[Dataset records]
BEGIN

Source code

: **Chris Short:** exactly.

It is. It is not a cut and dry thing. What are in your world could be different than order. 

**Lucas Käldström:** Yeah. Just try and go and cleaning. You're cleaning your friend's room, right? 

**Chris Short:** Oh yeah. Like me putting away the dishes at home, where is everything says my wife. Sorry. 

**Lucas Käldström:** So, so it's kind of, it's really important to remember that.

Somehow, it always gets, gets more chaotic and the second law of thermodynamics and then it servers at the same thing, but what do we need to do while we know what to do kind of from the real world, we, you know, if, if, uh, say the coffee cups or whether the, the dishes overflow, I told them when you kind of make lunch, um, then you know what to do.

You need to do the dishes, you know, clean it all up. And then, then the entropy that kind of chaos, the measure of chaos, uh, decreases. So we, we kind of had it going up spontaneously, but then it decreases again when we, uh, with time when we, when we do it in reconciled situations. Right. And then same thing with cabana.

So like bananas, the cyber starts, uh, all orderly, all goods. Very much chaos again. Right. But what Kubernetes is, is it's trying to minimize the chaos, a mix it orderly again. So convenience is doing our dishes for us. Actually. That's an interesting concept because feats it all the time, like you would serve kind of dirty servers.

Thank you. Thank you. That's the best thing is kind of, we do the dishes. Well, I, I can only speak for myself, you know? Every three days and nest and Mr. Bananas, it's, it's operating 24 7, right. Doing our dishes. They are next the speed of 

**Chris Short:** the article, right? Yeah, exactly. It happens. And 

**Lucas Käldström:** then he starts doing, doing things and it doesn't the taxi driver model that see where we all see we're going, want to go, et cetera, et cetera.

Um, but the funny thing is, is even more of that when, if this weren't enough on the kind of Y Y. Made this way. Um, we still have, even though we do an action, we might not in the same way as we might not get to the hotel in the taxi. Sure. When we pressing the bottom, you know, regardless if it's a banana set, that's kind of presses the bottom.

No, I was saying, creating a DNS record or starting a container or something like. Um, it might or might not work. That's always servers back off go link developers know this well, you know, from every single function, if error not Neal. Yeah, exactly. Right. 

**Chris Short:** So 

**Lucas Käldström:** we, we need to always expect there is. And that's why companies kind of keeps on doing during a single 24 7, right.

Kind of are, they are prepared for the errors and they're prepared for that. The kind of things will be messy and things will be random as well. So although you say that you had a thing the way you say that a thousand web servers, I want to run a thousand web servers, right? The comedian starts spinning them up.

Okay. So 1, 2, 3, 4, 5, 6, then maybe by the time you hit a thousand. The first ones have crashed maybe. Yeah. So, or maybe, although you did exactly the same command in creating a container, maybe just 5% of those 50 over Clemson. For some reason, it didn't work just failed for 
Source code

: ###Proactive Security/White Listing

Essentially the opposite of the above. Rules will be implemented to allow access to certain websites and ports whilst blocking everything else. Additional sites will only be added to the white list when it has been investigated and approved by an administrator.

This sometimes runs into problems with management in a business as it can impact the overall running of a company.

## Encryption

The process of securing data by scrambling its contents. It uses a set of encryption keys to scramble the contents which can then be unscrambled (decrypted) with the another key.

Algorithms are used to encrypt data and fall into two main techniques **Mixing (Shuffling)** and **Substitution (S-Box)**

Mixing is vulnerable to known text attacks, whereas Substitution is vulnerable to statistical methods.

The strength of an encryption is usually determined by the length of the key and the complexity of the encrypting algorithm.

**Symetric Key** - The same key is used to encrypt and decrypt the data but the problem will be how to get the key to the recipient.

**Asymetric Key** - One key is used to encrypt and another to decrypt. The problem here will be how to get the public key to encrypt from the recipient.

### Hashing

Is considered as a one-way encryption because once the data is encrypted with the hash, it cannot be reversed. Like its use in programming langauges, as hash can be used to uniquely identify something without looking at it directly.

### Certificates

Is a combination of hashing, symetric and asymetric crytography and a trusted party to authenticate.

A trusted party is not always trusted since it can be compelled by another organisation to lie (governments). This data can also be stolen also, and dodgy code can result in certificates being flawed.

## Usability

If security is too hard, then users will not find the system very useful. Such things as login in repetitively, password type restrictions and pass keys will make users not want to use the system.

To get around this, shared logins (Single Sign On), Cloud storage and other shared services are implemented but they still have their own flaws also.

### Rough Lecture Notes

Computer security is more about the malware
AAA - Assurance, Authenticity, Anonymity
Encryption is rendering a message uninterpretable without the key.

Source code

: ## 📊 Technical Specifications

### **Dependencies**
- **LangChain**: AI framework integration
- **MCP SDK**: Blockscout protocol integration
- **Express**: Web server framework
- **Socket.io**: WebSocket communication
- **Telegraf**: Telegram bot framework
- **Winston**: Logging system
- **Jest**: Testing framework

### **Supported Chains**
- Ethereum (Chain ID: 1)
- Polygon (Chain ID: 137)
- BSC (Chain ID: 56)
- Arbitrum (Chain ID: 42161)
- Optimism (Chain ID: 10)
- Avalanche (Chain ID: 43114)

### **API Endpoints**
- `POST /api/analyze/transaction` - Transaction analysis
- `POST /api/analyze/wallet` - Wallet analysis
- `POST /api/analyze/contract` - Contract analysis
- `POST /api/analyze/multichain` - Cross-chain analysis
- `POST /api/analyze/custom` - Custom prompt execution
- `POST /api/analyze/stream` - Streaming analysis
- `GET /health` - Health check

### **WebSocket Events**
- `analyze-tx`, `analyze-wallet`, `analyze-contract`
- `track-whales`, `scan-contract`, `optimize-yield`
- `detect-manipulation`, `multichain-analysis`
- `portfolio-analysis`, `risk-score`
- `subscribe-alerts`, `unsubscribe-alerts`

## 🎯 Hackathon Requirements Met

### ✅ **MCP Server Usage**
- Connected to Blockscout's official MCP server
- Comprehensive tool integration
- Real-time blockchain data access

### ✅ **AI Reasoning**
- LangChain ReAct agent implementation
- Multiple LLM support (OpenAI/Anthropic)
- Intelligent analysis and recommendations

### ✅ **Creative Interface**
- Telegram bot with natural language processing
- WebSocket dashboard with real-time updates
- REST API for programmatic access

END

Written task → An exact copy of the line containing "- Multiple LLM support (OpenAI/Anthropic)" and all lines after it, through the last line of the entries, is the required answer.

Problem solution →
- Multiple LLM support (OpenAI/Anthropic)
- Intelligent analysis and recommendations

### ✅ **Creative Interface**
- Telegram bot with natural language processing
- WebSocket dashboard with real-time updates
- REST API for programmatic access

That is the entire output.